»»
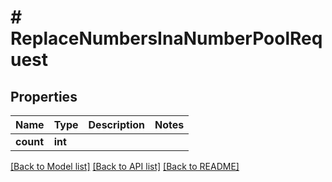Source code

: # # ReplaceNumbersInaNumberPoolRequest

## Properties

Name | Type | Description | Notes
------------ | ------------- | ------------- | -------------
**count** | **int** |  |

[[Back to Model list]](../../README.md#models) [[Back to API list]](../../README.md#endpoints) [[Back to README]](../../README.md)
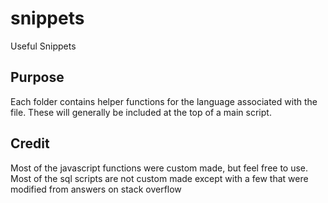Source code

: # snippets
Useful Snippets

## Purpose
Each folder contains helper functions for the language associated with the file.
These will generally be included at the top of a main script.

## Credit
Most of the javascript functions were custom made, but feel free to use.
Most of the sql scripts are not custom made except with a few that were modified from answers on stack overflow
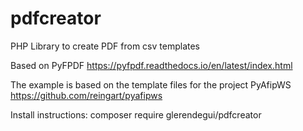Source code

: # pdfcreator
PHP Library to create PDF from csv templates

Based on PyFPDF https://pyfpdf.readthedocs.io/en/latest/index.html

The example is based on the template files for the project PyAfipWS https://github.com/reingart/pyafipws

Install instructions:
composer require glerendegui/pdfcreator
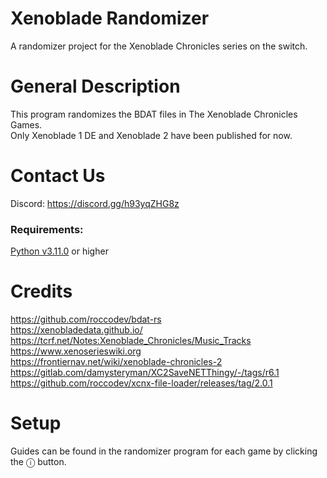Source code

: # Xenoblade Randomizer
A randomizer project for the Xenoblade Chronicles series on the switch.

# General Description
This program randomizes the BDAT files in The Xenoblade Chronicles Games.   
Only Xenoblade 1 DE and Xenoblade 2 have been published for now.

# Contact Us
Discord: https://discord.gg/h93yqZHG8z

### Requirements:
[Python v3.11.0](https://www.python.org/downloads/release/python-3110/) or higher

# Credits
https://github.com/roccodev/bdat-rs  
https://xenobladedata.github.io/  
https://tcrf.net/Notes:Xenoblade_Chronicles/Music_Tracks   
https://www.xenoserieswiki.org  
https://frontiernav.net/wiki/xenoblade-chronicles-2  
https://gitlab.com/damysteryman/XC2SaveNETThingy/-/tags/r6.1  
https://github.com/roccodev/xcnx-file-loader/releases/tag/2.0.1

# Setup
Guides can be found in the randomizer program for each game by clicking the ⓘ button.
««
Aim of the exercise ▸ Copy each line of the items above that contains the string "functions".

Your solution ▸
Each folder contains helper functions for the language associated with the file.
Most of the javascript functions were custom made, but feel free to use.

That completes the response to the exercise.